No comando do mais tradicional fim de noite do Rio, Serjão resolveu trocar de balcão por uma noite e conhecer o rolé da Void Madu.
“Meu compromisso é com quem bebe.” Sérgio Rabello, 69 anos, repetiu essa frase quase tantas vezes quantas esvaziou o copo de cerveja ao longo das mais de seis horas etílicas com a nossa equipe gente. O objetivo era levar o dono do Galeto Sat’s, o mais tradicional fim de noite carioca em Copacabana e Botafogo, para conhecer a unidade de Madureira da Void. Misto de bar, loja e filosofia de vida, a marca que nasceu em Porto Alegre é famosa por reunir uma galera jovem e descolada em seus sete endereços pelo Rio. Da Zona Sul ao epicentro da cultura suburbana são mais de 20 quilômetros de distância.
Duas coisas ficaram claras desde o início do trajeto: Serjão faz amizade fácil e tem muita experiência nessa história de boemia. Nascido e criado no Méier, ele chegou a Copacabana nos anos 1970 e fincou raízes no número 12 da rua Barata Ribeiro. Sem nunca deixar de frequentar a Zona Norte, trabalhou décadas como servidor público até comprar o vizinho Galeto Sat’s, que fica na casa número 7 da mesma rua. Assumiu o bar que frequentou a vida toda há dez anos, quando o dono espanhol deu sinais que queria passar o negócio adiante. “O velho Garcia só queria que o Sat’s continuasse sendo um botequim”, diz. Mais que manter a história de quase 50 anos daquele ponto, ele transformou o Sat’s num sucesso de novas proporções e há três anos inaugurou outra unidade em Botafogo.
“Boêmio é o cara que bebe bem, se comporta bem e mantém o bom humor”, define. Serjão é assim o tempo todo. No caminho para a Void, mandou o motorista parar no bar Cachambeer, chamou alguns garçons pelo nome e, de uma bandeja, tomou emprestadas duas tulipas pela janela do carro. “Na volta eu devolvo”, garantiu. Ainda que a volta, se tratando de Sérgio, possa demorar. Quando assumiu o Sat’s, ele decidiu estender o funcionamento para atender o pessoal da música e das artes, que trabalha até tarde e fica órfão de opções para beber e comer. Como segue de portas abertas até 6h ou 7h da manhã, ganhou fama de fim de noite dos bons e conquistou um novo público, que fica a madrugada toda na calçada. “Meu compromisso é estar aberto quando o jovem sai da festa e quer a saideira”, conta.

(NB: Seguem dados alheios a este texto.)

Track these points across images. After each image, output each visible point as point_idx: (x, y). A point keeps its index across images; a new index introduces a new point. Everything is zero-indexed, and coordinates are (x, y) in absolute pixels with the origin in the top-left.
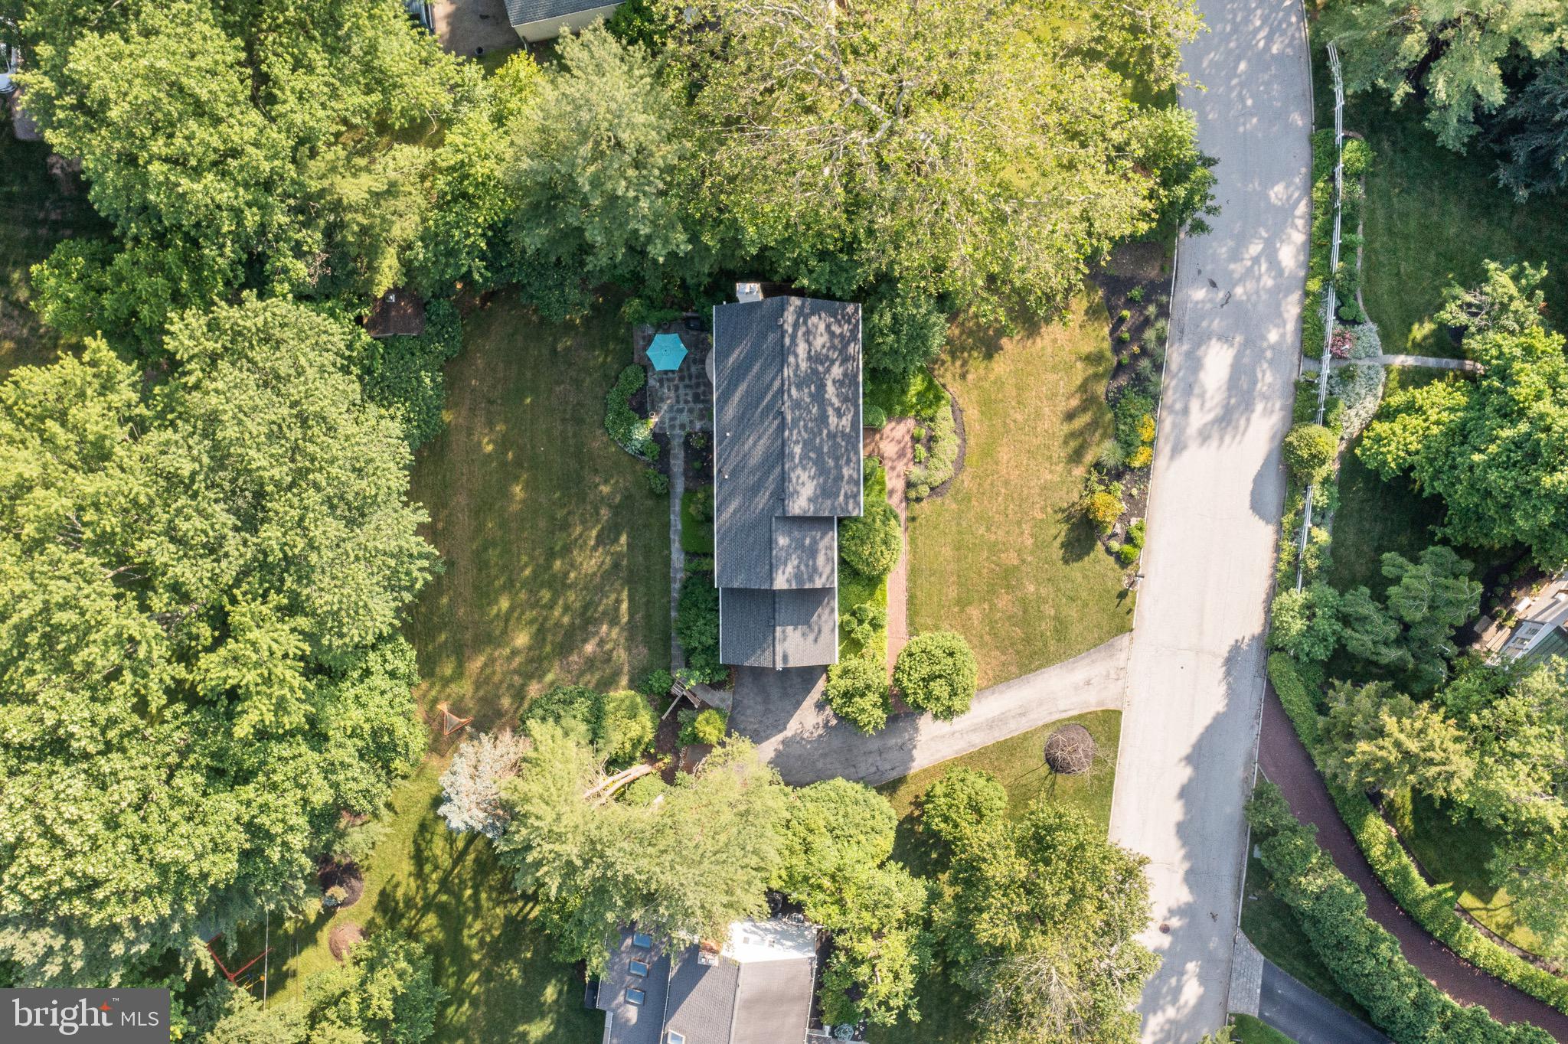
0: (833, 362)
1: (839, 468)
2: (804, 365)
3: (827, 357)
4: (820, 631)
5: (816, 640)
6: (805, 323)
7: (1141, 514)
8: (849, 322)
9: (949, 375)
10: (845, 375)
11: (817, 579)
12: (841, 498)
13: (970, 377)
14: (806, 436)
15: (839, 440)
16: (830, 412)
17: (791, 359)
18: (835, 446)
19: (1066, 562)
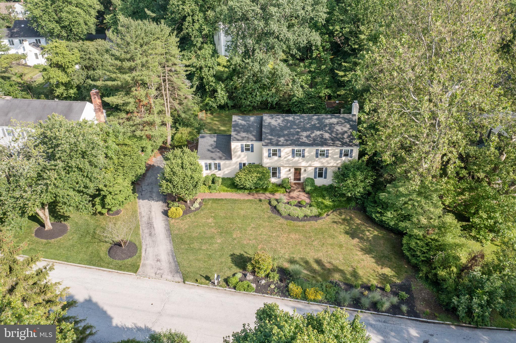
0: (330, 134)
1: (284, 136)
2: (327, 121)
3: (333, 132)
4: (212, 152)
5: (209, 150)
6: (346, 122)
7: (257, 291)
8: (350, 142)
9: (334, 217)
10: (326, 139)
11: (235, 133)
12: (270, 137)
13: (335, 225)
14: (297, 122)
15: (296, 136)
16: (308, 133)
17: (329, 116)
18: (293, 135)
19: (232, 255)
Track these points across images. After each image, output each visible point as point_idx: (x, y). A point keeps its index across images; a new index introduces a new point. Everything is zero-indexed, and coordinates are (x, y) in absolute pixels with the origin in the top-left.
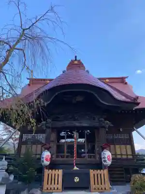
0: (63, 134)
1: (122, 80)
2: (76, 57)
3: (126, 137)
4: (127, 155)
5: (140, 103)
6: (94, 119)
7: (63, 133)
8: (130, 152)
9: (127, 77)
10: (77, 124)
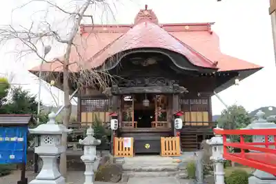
0: (127, 99)
3: (205, 102)
4: (203, 122)
6: (167, 84)
7: (128, 97)
8: (206, 119)
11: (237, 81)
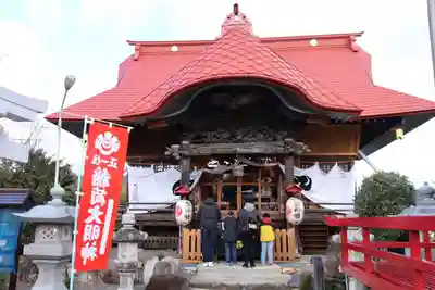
0: (212, 164)
1: (347, 42)
2: (236, 6)
7: (214, 162)
9: (359, 35)
11: (399, 132)
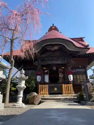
1: (81, 39)
2: (53, 24)
5: (90, 48)
9: (84, 38)
10: (55, 62)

Sempre de copo na mão e chapéu de palha na cabeça, Sérgio não demora para se enturmar. Assim que chegou na Void Madu, foi direto ao balcão, pediu bebidas para todos e engatou um papo com o cliente ao lado. Frequentador de bares dos dois lados do Túnel Rebouças, elogia a informalidade suburbana, que tenta praticar em todo canto. “A recepção aqui é outra. As pessoas são mais autênticas”, diz. Deu uma espiada na lojinha, vestiu chapéu, óculos escuros e se espantou com a variedade de sneakers. Não comprou nada e preferiu o papo com a galera que estava por ali, principalmente skatistas que andam no Parque Madureira e esticam na Void. Parecia que se conheciam há anos. “Passa lá no Sat’s para gente tomar umas”, repetia ao se despedir de cada grupo.

“O papo é outro na madrugada. Desconhecidos e pessoas muito diferentes começam a conversar de igual para igual”, diz. Neste ponto ele enxerga a grande semelhança entre as noites da Zona Sul e do subúrbio. Seja no hype da Void ou entre porções de pão de alho e coração de galinha no Sat’s, a sintonia é fina entre copos de cerveja e cariocas boêmios. Serjão circula de ponta a ponta — e conhece as melhores paradas do caminho. Na volta para casa, como prometido, paramos no Cachambeer, devolvemos as tulipas e tivemos que tomar mais não sei quantas saideiras. É que qualquer noite com o Sr. Sat’s é assim, sem hora para acabar.